Loading

Commodore Notebook – Being Different

Jan. 12, 2007

Commodore Notebook Archive – click here

You own a busy diner. It’s been in the family for well over 100 years. Business is steady and good until one day you hear McDonald’s is coming in just down the street a few blocks. Pretty soon there is a Wendy’s, a Cracker Barrel and some other giants within shouting distance.

What do you do? You realize it will be difficult to compete on price since the new competition can get quantity discounts that you can’t. It is apparent that you can’t out-promote these guys, who all have multi-million dollar advertising budgets.

Your answer comes to you one sleepless night. You don’t try to become a McDonald’s or a Wendy’s wanna-be. That route always puts you in a reactive, weak posture. You understand that your best chance for success is to highlight and embrace the differences between your place and theirs, knowing that after the early hoop-la calms down that your old customers will remember your service and history of offering good value.

That metaphor may not be right-on target but it came to mind when I read Alabama was hiring a coach at about $4 million annually over an eight-year span. Not chump change. It came to mind when the Florida Gators won their second major NCAA title in less than a year. No chump accomplishment. How does a small, private institution such as Vanderbilt keep pace when the competition can out-bid the NFL for personnel talent or hold the two most coveted national championships at the same time?

The answer to me is clear; we must define and embrace our differences. Just as we understood we could likely never “out-Titan” the Titans with lavish game productions and highly financed professional trappings, we will not be lured into an uncontrolled bidding war for coaching talent. It’s doubtful we will ever be the reigning football and men’s basketball national champions at the same time.

But instead of throwing up our hands in defeat, we should remind ourselves that people win championships, not payrolls and not history.
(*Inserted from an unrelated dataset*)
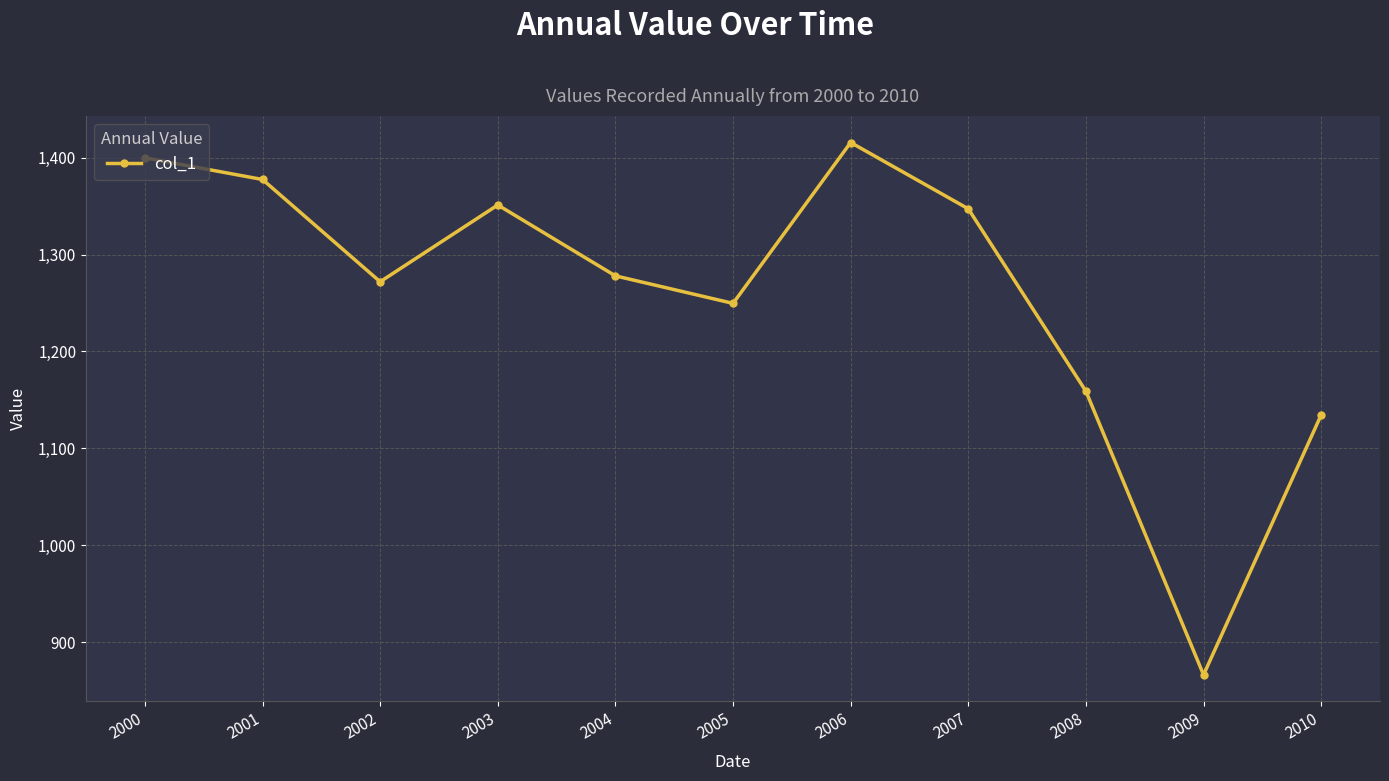

The value at 2002 is 847.1. True or false?

False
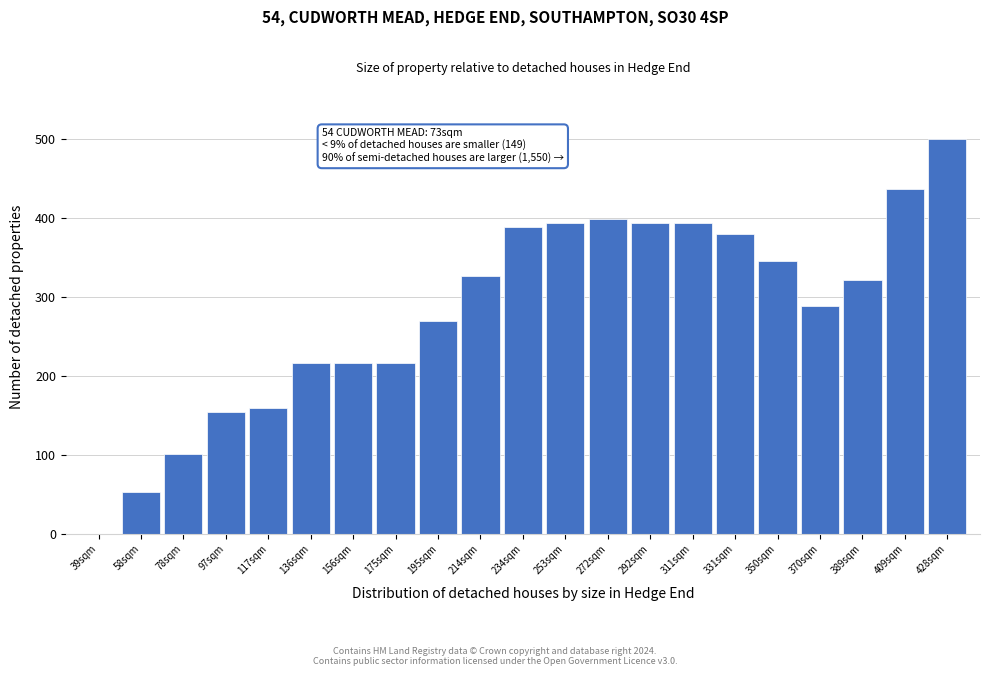

Reading left to right, extract all data points from this chart.

39sqm=0.0	58sqm=52.9	78sqm=101.0	97sqm=153.8	117sqm=158.7	136sqm=216.3	156sqm=216.3	175sqm=216.3	195sqm=269.2	214sqm=326.9	234sqm=389.4	253sqm=394.2	272sqm=399.0	292sqm=394.2	311sqm=394.2	331sqm=379.8	350sqm=346.2	370sqm=288.5	389sqm=322.1	409sqm=437.5	428sqm=500.0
There are enough talented student-athletes who are or would be interested in Vanderbilt for some of the things it has that other schools don’t (world class academics and the great city of Nashville to name two) for us to be successful.

In many ways, we already are. A recent article suggested that Vanderbilt was only competitive with the University of Tennessee in men’s basketball and cited head-to-head results in football and women’s basketball.

Funny, no mention about great competition in sports such as baseball (where Tim Corbin has a winning record since his arrival five years ago), tennis, golf or soccer. We have certainly held our own on these battlefields.

Do we have work to do? Yep. Is it easy to compete in the SEC? Nope. That’s OK, too. The kind of kid attracted to Vanderbilt usually isn’t looking for shortcuts. Same for coaches; we have a terrific coaching staff and all of them like working with true student-athletes. Different strokes for different folks.

We are located in what is easily the Southeastern Conference’s most attractive city. Our campus is beautiful, the weather good. We are rated higher academically in the WORLD than our SEC brethren are ranked in the nation. That makes a difference to some people.

I have a hunch that deep down, there are a lot of people who admire the Vanderbilts of the world for their principled positions, rather than those institutions that seem to have lost a grip on the very definition of “collegiate athletics”. Winning is important here and it always will be. Being different doesn’t mean we don’t care about the scoreboard.

We just have a different idea as to how to get there. And that will make all the difference.